Chinese president Hu flies to Tibetan quake zone

April 18, 2010 05:42 pm | Updated November 28, 2021 08:45 pm IST - JIEGU

Chinese President Hu Jintao comforts a girl receiving medical treatment at Jiegu town in earthquake-hit Yushu county in west China's Qinghai province.

Chinese President Hu Jintao comforts a girl receiving medical treatment at Jiegu town in earthquake-hit Yushu county in west China's Qinghai province.

Chinese President Hu Jintao cradled an injured Tibetan girl as she wept on Sunday and promised speedy aid for the scores left homeless when a massive earthquake struck this remote, mountainous region, killing more than 1,700 people.

Mr. Hu cut short an official trip to South America to deal with the disaster in far west China’s Qinghai province.

The president’s trip included visits with displaced families living in tents and rescue teams as they dug through debris. He also sat with injured survivors in a field hospital and promised the Communist Party and the government was doing everything they could to help the quake victims. Most of the affected were Tibetan.

“I guarantee the party and the government will help you build a new home and make sure your children can return to school as soon as possible,” Mr. Hu told a family living in a tent.

Footage on China Central Television also showed Mr. Hu grasping the hand of a monk as he pledged that every effort would be made to save anyone still trapped under the rubble. “As long as there is a ray of hope we will try 100 times harder to save lives,” he said.

Earlier Sunday, the official Xinhua News Agency reported that a 68-year-old man was pulled from the rubble four days after the quake hit Wednesday morning. It said the man, Dawa, only suffered broken ribs and had been trapped in a space that allowed him to move around.

At a field hospital set up on the grounds of a sports stadium, Mr. Hu sat on the bed of a Tibetan middle school student identified by China Central Television as Zhuoma, and held her as she wept. Her right arm was bandaged and supported by a sling.

“Rest assured, you will have a full recovery,” he told her. “Don’t worry. I know you are a good girl. Be strong. You will have a bright future. Grandpa will be thinking of you.”

The death toll rose on Sunday by a few hundred to 1,706 with 256 still missing, the official Xinhua News Agency said, citing the rescue headquarters in Jiegu. It said 12,128 were injured, including 1,424 in serious condition.

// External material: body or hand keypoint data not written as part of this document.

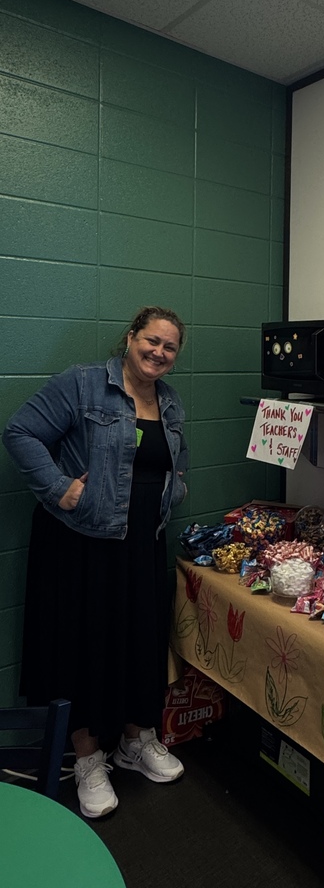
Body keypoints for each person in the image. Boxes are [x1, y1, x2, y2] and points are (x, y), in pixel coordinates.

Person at [2, 305, 189, 819]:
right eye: (151, 340)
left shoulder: (168, 401)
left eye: (169, 347)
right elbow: (20, 433)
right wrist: (60, 489)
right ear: (130, 338)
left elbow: (174, 459)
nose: (158, 352)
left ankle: (134, 737)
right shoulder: (83, 384)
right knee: (82, 644)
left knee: (139, 639)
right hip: (81, 543)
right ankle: (86, 758)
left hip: (143, 543)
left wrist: (177, 490)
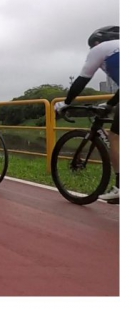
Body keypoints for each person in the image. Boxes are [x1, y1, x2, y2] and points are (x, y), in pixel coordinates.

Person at [54, 26, 119, 203]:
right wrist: (110, 104)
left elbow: (82, 80)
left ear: (97, 42)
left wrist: (66, 103)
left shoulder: (100, 49)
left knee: (115, 136)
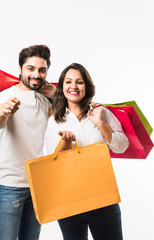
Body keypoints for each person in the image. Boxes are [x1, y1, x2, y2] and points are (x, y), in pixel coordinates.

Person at [44, 63, 130, 240]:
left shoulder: (102, 113)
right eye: (68, 82)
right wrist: (65, 142)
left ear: (87, 87)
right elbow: (53, 162)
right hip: (69, 201)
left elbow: (122, 146)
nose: (73, 86)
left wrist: (100, 123)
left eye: (79, 82)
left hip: (103, 198)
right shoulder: (54, 121)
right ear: (61, 88)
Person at [0, 45, 55, 240]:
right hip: (11, 184)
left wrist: (55, 96)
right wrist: (4, 112)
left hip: (37, 185)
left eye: (41, 70)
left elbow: (64, 114)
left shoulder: (44, 102)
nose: (36, 74)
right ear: (20, 69)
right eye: (31, 68)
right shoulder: (6, 97)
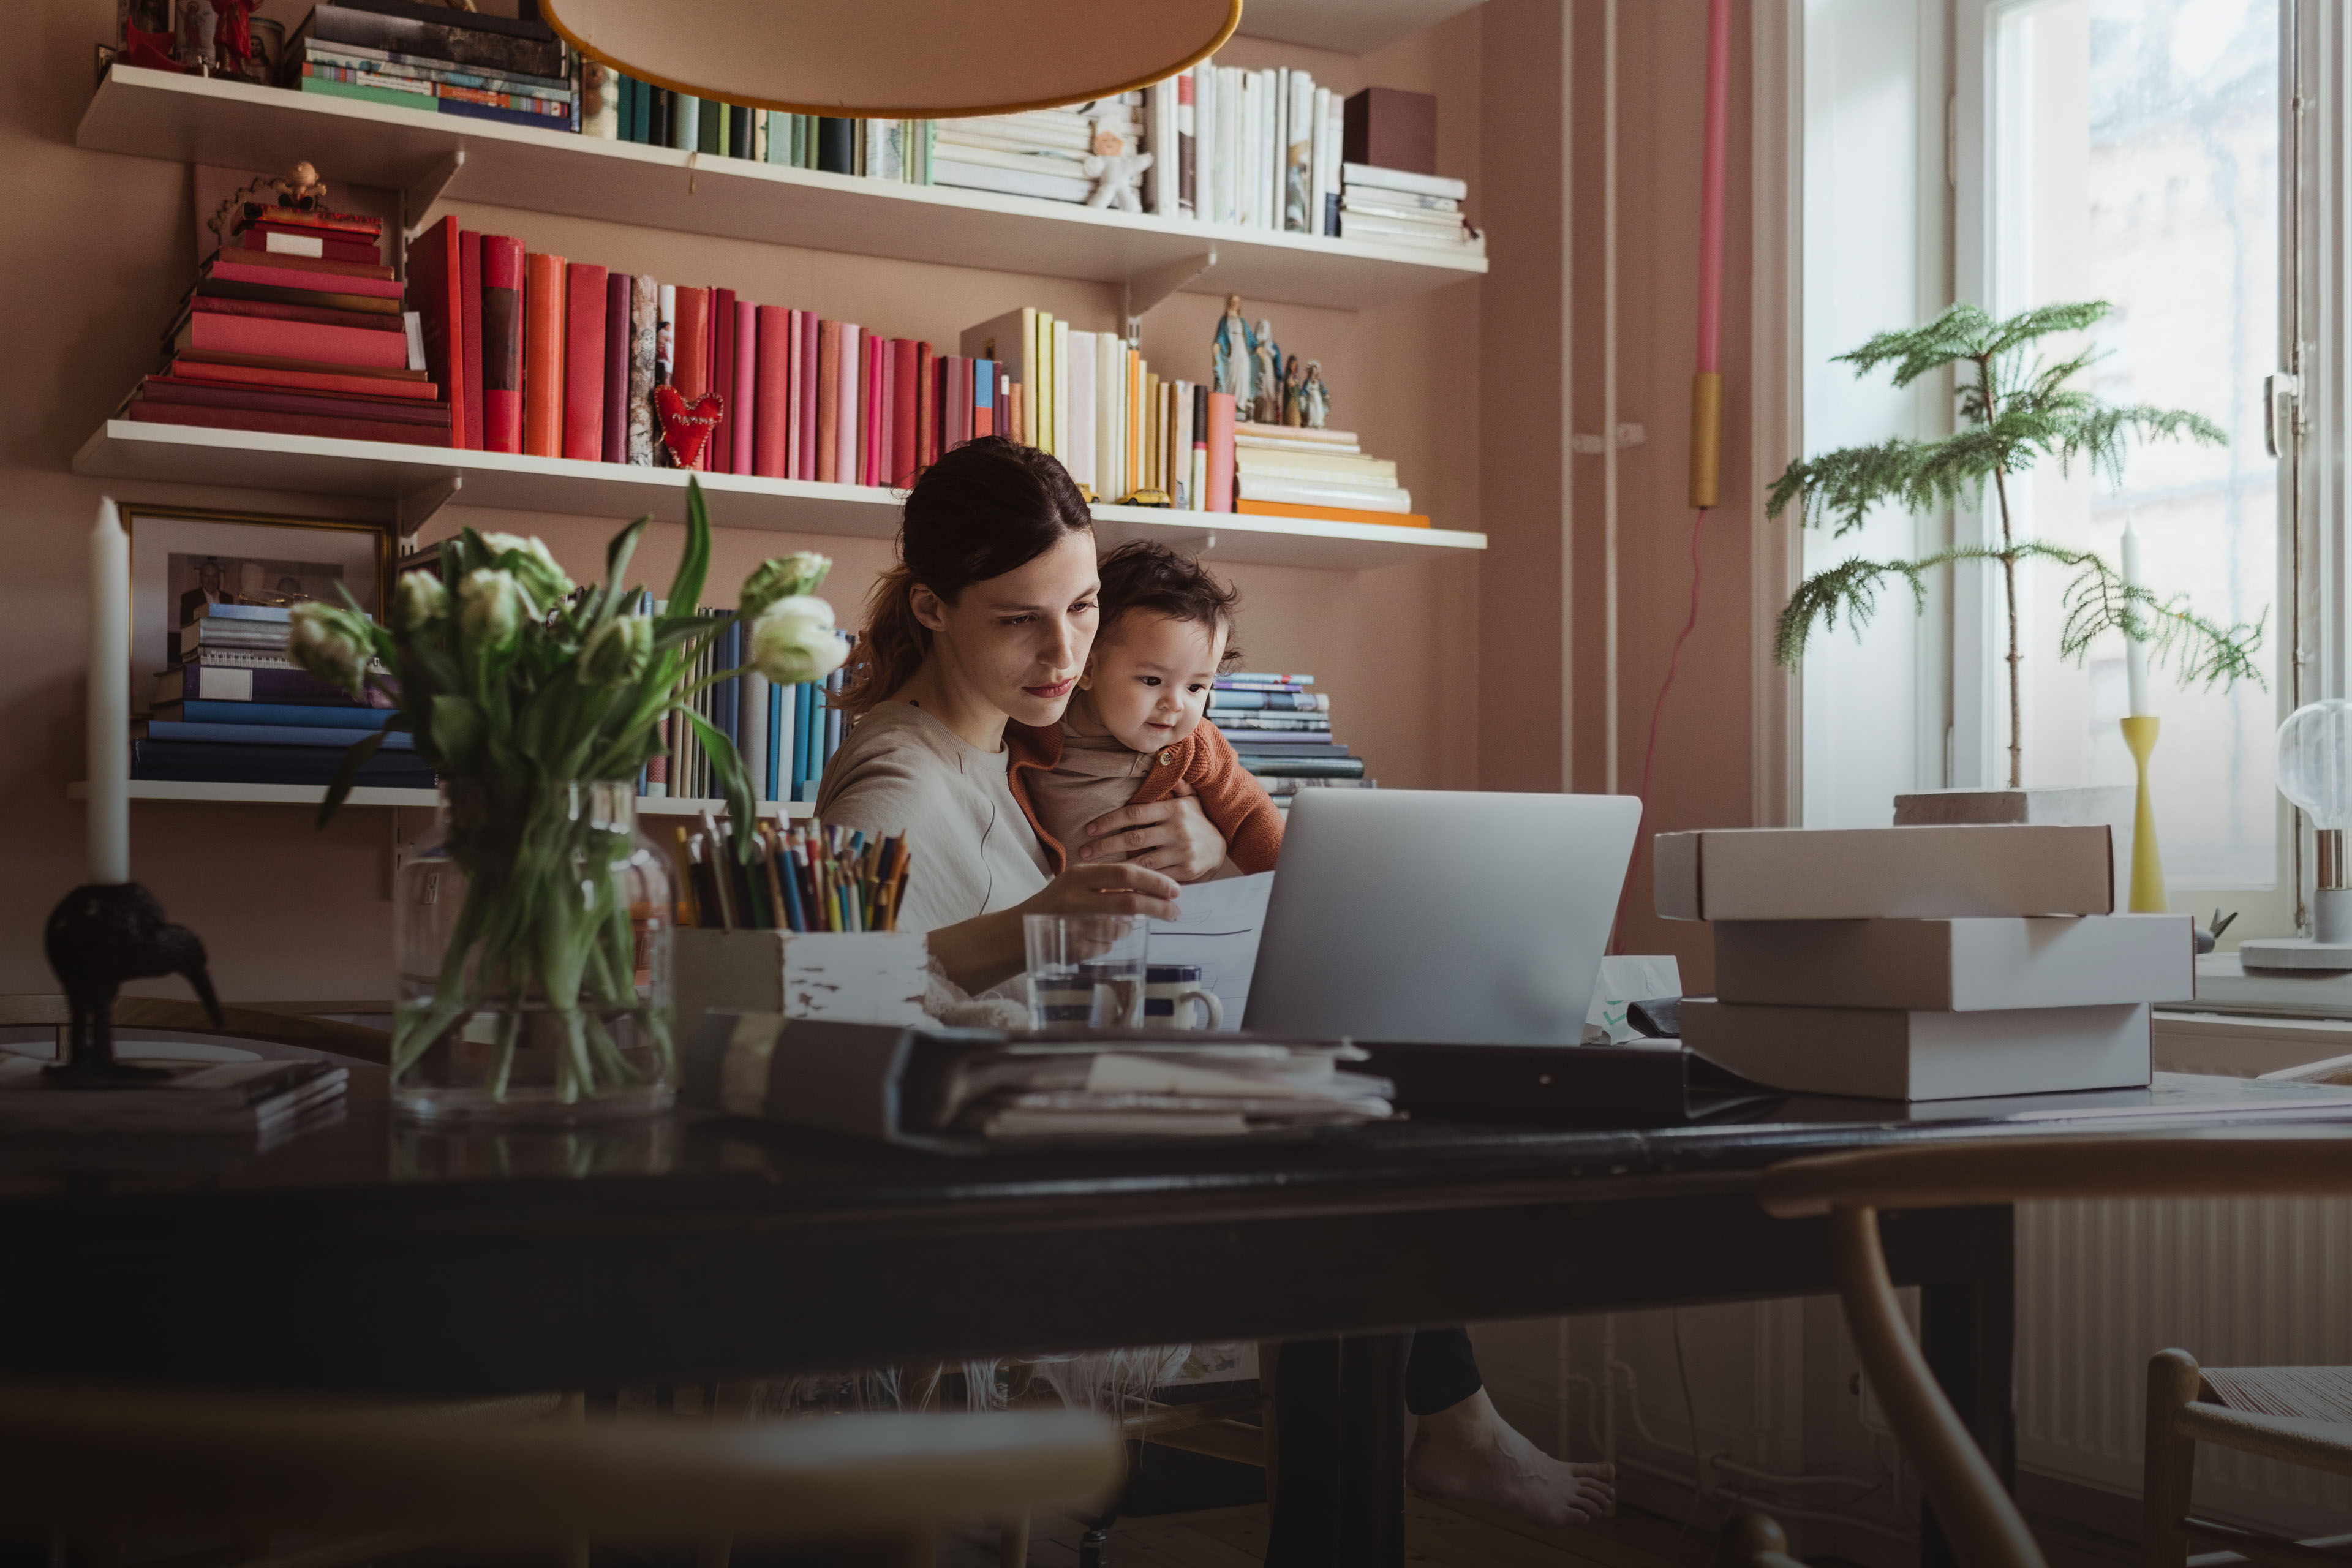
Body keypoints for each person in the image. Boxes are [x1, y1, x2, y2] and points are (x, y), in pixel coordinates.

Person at [815, 437, 1615, 1527]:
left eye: (1087, 608)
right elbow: (828, 1002)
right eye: (1020, 618)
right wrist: (1031, 929)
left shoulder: (995, 759)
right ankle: (1441, 1444)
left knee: (1351, 1120)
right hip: (988, 1202)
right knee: (1360, 1160)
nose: (1065, 652)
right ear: (935, 608)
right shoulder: (902, 773)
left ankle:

Most of the survivors who were not evacuated to hospitals elsewhere are now living in tents and have basic food and clean water, Zou Ming, head of disaster relief at the Ministry of Civil Affairs, told a news conference in Beijing.

Still, Mr. Zou said, getting aid to the region, which is a 12-hour drive from the provincial capital, remains a problem.

Hundreds of the dead have been cremated. In a hillside ceremony on Saturday, Buddhist monks in face masks set ablaze piles of blanket-wrapped bodies in a mass cremation, as necessity forced them to break with the local tradition of “sky burials” — leaving corpses on a platform to be devoured by vultures.

Rescue workers were still searching for survivors and bodies in schools. The quake destroyed more than a third of the school buildings in Jiegu and rendered the rest dangerous, according to the Qinghai provincial government.